Problem set:
1) Answer these questions from the text headed "My job as a Research Software Engineer":
(a) In what discipline was the writer originally trained?
(b) At which university did the writer complete the PhD?
(c) In which country is Research Center Jülich located?
2) Reproduce word for word the portion of the text headed "My job as a Research Software Engineer" that runs from "I was asked" down to "about specific topics.".

Passage to read:
My job as a Research Software Engineer

I was asked to write about what I do as a research software and data engineer in my work with the SYNC Lab. There are quite a number of resources out there explaining what research software engineers (or RSEs, for short) are and do (see for example 1, 2 and 3). I thought I’d add to that by focusing less on general descriptions and more on some specific tasks and tools that I keep myself busy with. I’ll link to a few of my talks and resources along the way if you’re interested in knowing more about specific topics.

First, a bit of background to give you context. I was trained as a mechatronic engineer (a mix of mechanical and electrical engineering) and I set out to work in the field of biomedical engineering on robotic prostheses. Not being able to find a job in that field, I moved on to industrial automation for a few years, then joined an exciting, small software startup for a few more, and then switched gears to do my PhD in real-time functional MRI signal processing at Eindhoven University of Technology. After that, a year ago, I started my current job as an RSE at Research Center Jülich in Germany, and my part-time position with the SYNC lab in The Netherlands.

From this short history, perhaps it’s clear to you that I was never explicitly trained as a research software engineer (if not, don’t worry, it is very clear to me whenever I struggle with some technical aspects that well trained colleagues can do in their sleep). Perhaps it’s also obvious that I did not follow the expected path of a career-researcher. It’s not like I did my bachelors, masters and PhD all in the same field, finally becoming disillusioned with academia and then applying my true passion of software development in an academia-adjacent position. (A single PhD project, however, is more than enough food for disillusionment :P).

Excerpts from a dataset:
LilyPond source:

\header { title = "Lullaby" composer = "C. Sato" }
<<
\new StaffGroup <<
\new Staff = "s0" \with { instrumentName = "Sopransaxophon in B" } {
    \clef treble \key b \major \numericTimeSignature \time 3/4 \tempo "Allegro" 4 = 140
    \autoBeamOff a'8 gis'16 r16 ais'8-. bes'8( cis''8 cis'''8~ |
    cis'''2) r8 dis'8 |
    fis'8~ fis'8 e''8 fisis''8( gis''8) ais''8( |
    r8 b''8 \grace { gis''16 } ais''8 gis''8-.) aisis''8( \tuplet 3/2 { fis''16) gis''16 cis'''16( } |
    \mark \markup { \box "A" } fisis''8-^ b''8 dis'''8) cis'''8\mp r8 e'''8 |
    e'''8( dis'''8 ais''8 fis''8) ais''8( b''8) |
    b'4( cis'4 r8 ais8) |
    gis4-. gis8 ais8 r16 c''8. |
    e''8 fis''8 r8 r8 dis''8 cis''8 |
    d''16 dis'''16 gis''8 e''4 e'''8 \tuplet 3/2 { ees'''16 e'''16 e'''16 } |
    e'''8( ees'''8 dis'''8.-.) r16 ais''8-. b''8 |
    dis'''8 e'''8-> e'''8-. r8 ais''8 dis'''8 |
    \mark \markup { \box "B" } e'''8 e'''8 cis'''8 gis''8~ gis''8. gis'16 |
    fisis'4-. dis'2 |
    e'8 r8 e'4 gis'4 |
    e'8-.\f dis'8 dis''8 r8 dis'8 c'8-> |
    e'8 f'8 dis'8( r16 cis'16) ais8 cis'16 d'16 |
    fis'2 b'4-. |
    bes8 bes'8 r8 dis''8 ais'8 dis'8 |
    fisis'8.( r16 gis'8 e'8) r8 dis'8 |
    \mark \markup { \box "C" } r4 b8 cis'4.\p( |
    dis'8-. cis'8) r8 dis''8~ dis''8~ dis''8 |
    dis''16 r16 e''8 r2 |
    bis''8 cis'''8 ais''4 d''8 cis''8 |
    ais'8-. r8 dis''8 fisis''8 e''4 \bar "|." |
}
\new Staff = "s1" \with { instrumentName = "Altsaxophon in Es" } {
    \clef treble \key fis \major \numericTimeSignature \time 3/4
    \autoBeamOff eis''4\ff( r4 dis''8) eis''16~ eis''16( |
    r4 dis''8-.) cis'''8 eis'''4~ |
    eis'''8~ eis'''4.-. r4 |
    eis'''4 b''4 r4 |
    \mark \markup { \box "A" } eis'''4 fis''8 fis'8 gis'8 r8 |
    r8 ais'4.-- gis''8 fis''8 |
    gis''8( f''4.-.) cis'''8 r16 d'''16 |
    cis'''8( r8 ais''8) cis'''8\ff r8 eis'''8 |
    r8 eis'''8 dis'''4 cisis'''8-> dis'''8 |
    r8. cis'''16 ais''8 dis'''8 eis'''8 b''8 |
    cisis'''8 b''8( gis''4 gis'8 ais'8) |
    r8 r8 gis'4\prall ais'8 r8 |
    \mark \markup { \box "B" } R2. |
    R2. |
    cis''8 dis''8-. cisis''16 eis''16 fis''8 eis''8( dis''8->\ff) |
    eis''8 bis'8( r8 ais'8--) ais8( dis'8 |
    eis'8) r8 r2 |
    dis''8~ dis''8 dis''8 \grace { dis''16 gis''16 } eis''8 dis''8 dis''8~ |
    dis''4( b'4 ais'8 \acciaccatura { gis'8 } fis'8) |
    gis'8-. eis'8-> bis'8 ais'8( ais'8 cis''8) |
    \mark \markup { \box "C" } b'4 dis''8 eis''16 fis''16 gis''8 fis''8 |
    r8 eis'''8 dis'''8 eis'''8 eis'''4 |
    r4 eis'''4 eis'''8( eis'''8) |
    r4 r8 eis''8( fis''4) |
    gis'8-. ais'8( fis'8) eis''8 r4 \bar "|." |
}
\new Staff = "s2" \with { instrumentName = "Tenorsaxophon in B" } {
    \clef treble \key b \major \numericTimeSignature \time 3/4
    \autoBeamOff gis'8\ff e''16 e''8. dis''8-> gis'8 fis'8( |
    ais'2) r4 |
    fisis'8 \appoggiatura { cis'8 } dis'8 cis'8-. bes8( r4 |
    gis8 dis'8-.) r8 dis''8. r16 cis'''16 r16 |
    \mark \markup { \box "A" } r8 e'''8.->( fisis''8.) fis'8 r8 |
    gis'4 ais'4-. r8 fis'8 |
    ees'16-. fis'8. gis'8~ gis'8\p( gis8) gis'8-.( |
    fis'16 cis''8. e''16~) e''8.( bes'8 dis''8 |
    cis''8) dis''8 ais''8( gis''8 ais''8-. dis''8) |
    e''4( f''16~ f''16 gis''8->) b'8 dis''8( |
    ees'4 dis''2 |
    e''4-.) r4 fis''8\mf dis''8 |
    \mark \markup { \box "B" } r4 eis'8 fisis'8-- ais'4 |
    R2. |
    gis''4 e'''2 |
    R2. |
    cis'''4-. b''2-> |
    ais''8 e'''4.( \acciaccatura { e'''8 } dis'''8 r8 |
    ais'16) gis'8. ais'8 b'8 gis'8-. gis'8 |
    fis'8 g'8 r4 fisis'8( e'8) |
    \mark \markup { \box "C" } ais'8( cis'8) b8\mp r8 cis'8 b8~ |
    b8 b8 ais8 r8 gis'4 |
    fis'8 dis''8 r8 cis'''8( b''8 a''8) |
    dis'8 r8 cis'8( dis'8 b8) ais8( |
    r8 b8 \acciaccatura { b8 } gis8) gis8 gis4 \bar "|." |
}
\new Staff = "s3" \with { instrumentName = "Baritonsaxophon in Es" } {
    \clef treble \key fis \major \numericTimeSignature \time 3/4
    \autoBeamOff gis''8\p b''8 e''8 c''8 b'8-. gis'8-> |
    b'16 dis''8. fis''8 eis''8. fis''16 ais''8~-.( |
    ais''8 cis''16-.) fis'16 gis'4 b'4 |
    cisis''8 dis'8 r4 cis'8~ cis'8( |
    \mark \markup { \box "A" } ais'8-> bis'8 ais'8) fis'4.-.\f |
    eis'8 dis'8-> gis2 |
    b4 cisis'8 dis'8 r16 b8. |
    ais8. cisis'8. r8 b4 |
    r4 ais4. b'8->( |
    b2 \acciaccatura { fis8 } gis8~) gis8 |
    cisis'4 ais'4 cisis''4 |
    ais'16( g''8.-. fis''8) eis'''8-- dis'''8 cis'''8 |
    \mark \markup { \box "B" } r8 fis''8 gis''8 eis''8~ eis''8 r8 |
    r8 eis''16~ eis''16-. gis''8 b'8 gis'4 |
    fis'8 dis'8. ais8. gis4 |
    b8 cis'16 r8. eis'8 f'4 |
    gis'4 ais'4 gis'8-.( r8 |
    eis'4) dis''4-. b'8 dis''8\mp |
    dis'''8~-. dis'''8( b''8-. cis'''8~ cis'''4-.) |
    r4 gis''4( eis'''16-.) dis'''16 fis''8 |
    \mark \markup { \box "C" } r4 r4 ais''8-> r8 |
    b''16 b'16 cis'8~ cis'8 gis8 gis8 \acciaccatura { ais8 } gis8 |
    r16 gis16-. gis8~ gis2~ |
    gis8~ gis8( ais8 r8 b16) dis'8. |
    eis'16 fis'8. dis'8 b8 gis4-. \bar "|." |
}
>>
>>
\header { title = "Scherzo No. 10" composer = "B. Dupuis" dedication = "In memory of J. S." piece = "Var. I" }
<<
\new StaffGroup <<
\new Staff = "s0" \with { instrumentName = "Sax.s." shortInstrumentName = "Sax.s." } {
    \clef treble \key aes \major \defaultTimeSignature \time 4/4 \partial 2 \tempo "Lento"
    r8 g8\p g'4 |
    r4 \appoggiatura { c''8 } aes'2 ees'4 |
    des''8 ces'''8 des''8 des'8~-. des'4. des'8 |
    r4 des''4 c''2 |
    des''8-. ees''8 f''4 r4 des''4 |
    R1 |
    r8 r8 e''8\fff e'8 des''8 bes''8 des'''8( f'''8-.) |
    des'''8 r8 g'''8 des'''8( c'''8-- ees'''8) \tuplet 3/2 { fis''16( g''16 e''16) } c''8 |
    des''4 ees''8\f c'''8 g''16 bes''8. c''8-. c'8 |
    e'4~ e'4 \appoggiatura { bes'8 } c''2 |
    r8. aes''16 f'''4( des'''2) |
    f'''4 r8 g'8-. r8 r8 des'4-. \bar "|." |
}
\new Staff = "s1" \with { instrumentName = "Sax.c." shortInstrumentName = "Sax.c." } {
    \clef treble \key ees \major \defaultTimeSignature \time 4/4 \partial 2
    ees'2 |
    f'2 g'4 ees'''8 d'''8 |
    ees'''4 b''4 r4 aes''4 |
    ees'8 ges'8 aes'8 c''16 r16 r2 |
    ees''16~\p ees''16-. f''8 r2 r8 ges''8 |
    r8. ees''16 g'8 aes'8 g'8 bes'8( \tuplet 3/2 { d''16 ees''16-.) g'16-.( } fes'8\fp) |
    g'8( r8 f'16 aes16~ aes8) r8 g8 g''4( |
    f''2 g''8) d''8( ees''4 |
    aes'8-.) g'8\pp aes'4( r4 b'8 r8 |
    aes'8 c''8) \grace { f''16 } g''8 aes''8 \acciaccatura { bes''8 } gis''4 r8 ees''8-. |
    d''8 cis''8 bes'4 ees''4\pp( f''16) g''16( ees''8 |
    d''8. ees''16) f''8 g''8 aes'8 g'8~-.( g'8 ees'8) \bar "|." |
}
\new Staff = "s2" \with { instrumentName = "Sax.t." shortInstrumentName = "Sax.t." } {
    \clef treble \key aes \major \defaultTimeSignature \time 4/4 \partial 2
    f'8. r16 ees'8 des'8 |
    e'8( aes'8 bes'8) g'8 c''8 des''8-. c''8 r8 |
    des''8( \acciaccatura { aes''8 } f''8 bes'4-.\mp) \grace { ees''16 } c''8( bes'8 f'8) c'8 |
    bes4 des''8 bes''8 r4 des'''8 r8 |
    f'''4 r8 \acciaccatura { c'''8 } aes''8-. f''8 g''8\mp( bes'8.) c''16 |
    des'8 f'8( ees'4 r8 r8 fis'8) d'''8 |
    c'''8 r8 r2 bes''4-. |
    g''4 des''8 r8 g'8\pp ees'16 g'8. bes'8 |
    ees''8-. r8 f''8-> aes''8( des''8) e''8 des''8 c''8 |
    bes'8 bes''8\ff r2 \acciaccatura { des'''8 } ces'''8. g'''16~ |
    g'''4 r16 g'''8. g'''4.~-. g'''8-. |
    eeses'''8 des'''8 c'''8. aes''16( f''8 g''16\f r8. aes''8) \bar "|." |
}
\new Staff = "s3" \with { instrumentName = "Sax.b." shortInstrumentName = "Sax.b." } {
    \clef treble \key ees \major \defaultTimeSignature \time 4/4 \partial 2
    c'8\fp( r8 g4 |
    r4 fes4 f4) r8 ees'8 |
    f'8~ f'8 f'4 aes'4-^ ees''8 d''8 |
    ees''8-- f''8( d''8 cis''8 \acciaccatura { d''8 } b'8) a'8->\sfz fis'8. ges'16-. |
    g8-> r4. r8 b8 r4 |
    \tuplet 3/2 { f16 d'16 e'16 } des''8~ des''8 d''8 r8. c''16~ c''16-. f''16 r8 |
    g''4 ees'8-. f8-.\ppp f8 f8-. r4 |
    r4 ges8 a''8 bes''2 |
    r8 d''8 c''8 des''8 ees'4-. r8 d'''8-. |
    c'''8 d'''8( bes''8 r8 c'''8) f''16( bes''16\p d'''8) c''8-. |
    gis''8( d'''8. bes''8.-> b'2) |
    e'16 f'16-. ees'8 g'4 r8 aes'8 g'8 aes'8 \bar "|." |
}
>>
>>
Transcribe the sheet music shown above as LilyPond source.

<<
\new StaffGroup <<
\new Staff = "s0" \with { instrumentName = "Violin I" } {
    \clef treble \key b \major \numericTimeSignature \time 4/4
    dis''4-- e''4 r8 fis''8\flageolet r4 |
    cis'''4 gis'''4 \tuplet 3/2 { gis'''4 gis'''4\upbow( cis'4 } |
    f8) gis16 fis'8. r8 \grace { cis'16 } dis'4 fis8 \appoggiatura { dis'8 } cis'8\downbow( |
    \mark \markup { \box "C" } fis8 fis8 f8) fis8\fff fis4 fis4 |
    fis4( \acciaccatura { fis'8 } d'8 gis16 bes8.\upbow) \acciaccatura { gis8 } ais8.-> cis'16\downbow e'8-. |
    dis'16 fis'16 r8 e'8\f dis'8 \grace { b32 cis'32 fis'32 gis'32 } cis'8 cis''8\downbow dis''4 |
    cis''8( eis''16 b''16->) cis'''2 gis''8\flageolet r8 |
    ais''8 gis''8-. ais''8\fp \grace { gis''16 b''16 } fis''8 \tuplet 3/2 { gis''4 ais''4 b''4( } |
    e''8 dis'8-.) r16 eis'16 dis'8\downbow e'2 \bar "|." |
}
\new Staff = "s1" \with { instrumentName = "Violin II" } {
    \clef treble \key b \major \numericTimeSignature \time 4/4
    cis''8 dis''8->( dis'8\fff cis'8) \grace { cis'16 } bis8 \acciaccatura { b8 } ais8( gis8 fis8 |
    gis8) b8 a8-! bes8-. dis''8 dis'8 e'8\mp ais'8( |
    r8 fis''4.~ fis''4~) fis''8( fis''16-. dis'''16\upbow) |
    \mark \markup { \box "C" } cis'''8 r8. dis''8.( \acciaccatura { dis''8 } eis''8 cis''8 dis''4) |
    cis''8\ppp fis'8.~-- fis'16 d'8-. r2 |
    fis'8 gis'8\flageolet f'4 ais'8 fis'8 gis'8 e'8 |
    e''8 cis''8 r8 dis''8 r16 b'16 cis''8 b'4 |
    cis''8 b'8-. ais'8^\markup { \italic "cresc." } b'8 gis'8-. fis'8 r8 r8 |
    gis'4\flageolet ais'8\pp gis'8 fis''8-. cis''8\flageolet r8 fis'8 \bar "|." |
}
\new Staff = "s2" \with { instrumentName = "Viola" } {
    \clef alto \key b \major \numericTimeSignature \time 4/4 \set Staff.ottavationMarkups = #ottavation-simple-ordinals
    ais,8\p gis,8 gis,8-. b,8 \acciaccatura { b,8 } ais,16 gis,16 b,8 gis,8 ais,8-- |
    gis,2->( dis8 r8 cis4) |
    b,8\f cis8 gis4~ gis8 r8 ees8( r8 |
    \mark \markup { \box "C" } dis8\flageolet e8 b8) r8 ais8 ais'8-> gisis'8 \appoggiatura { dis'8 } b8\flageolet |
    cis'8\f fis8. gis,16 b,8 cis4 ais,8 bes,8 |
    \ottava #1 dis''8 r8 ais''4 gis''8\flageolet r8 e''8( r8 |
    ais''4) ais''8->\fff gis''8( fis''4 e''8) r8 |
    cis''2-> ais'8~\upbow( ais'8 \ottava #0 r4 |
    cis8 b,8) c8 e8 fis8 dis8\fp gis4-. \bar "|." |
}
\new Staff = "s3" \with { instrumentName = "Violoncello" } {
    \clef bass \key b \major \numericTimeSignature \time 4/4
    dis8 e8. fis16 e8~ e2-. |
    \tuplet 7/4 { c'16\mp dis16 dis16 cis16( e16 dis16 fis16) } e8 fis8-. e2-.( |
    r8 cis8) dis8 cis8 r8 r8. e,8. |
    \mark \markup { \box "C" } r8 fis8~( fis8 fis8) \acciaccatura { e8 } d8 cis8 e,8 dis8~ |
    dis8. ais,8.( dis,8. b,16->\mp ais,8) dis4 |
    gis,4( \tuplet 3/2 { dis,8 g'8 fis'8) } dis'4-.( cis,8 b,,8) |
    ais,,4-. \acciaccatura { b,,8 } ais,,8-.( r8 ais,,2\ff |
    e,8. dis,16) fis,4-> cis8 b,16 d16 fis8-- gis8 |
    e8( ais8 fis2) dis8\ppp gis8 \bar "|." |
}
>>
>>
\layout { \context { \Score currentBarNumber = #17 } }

Answers by item number:
1)
(a) Mechatronic engineering, a mix of mechanical and electrical engineering.
(b) Eindhoven University of Technology.
(c) Germany.

2)
I was asked to write about what I do as a research software and data engineer in my work with the SYNC Lab. There are quite a number of resources out there explaining what research software engineers (or RSEs, for short) are and do (see for example 1, 2 and 3). I thought I’d add to that by focusing less on general descriptions and more on some specific tasks and tools that I keep myself busy with. I’ll link to a few of my talks and resources along the way if you’re interested in knowing more about specific topics.